◆ Source passage:
--

Human Trafficking Data Analysis - DATA 606

Julia Ferris

12/6/2023

Disclaimer

This presentation contains content about human trafficking. If at any time it becomes too much, feel free to mute your computer and turn the volume on at the end.

Abstract

Human trafficking is a crime that makes victims of people of all ages, genders, and nationalities. Victims experience forced labor, commercial sex, and other forms of modern slavery. Currently, over 27 million people are estimated to be subjected to trafficking. Not all perpetrators of human trafficking are people in organized crime. Sometimes, governments recruit children for forced labor or other uses by their people. Since this is such a massive issue occurring worldwide, it is an issue that needs to be addressed and discussed so that it can be reduced.

In this presentation, all the data came from the website for the United Nations Office on Drugs and Crime. To start, the data was modified into a tidy format to make analysis easier. Several graphs were created to display descriptive statistics about the information. Then, the research focused on trends over time for certain countries by gender and by age, specifically focusing on the U.S. and countries with the highest numbers. To further my research, I also performed t-tests for genders and ages to determine if one gender or one age group experiences trafficking more than the other. The graphs made those differences clear, but the t-tests showed those differences numerically. Lastly, I used linear regression by gender, age, and year to predict future numbers.

I found that significantly more females were victims of human trafficking compared to males, and I found that significantly more people ages 18 or older were victims of human trafficking compared to people less than 18.

--

◆ Goal A:
Format the entries as a numbered list, starting with the line that contains "far edge is located at coordinates (387, 219)." and ending with the line that contains "The height and", and omit the blank lines. Include both of those lines and nothing outside that span.

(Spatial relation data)
--

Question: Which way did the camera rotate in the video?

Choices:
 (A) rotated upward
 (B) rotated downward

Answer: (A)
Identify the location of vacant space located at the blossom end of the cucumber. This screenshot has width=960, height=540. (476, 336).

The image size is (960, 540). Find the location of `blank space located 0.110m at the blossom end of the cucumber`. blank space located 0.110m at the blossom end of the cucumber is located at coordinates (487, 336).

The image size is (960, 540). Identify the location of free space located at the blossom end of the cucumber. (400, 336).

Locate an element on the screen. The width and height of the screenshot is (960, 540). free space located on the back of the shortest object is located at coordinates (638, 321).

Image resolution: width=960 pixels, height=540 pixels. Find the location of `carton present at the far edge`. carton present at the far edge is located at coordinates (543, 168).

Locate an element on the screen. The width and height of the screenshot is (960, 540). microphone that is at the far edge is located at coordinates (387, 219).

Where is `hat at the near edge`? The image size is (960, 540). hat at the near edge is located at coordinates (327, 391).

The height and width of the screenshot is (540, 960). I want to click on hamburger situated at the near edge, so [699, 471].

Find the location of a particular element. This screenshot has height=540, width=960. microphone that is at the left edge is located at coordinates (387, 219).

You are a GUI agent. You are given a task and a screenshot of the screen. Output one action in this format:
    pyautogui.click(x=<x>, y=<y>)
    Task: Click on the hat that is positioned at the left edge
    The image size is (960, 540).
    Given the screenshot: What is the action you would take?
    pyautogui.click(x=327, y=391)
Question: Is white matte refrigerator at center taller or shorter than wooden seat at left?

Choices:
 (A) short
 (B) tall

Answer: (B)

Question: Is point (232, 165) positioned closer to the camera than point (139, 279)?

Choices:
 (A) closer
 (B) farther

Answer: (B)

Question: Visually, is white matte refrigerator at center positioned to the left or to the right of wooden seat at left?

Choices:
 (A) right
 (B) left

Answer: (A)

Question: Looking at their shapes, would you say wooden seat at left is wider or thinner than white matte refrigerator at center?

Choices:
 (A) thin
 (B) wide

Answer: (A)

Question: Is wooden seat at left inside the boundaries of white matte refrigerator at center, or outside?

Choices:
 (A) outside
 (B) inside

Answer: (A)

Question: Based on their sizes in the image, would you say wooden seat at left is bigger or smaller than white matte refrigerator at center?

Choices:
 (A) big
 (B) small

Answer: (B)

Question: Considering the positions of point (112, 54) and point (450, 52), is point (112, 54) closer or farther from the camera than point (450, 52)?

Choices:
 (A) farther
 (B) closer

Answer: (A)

--

◆ Goal B:
From the human trafficking data analysis text, copy the passage word for word, starting with the words "Julia Ferris" and ending with the words "at the end.".

◆ Exercise response A:
1. Locate an element on the screen. The width and height of the screenshot is (960, 540). microphone that is at the far edge is located at coordinates (387, 219).
2. Where is `hat at the near edge`? The image size is (960, 540). hat at the near edge is located at coordinates (327, 391).
3. The height and width of the screenshot is (540, 960). I want to click on hamburger situated at the near edge, so [699, 471].

◆ Exercise response B:
Julia Ferris

12/6/2023

Disclaimer

This presentation contains content about human trafficking. If at any time it becomes too much, feel free to mute your computer and turn the volume on at the end.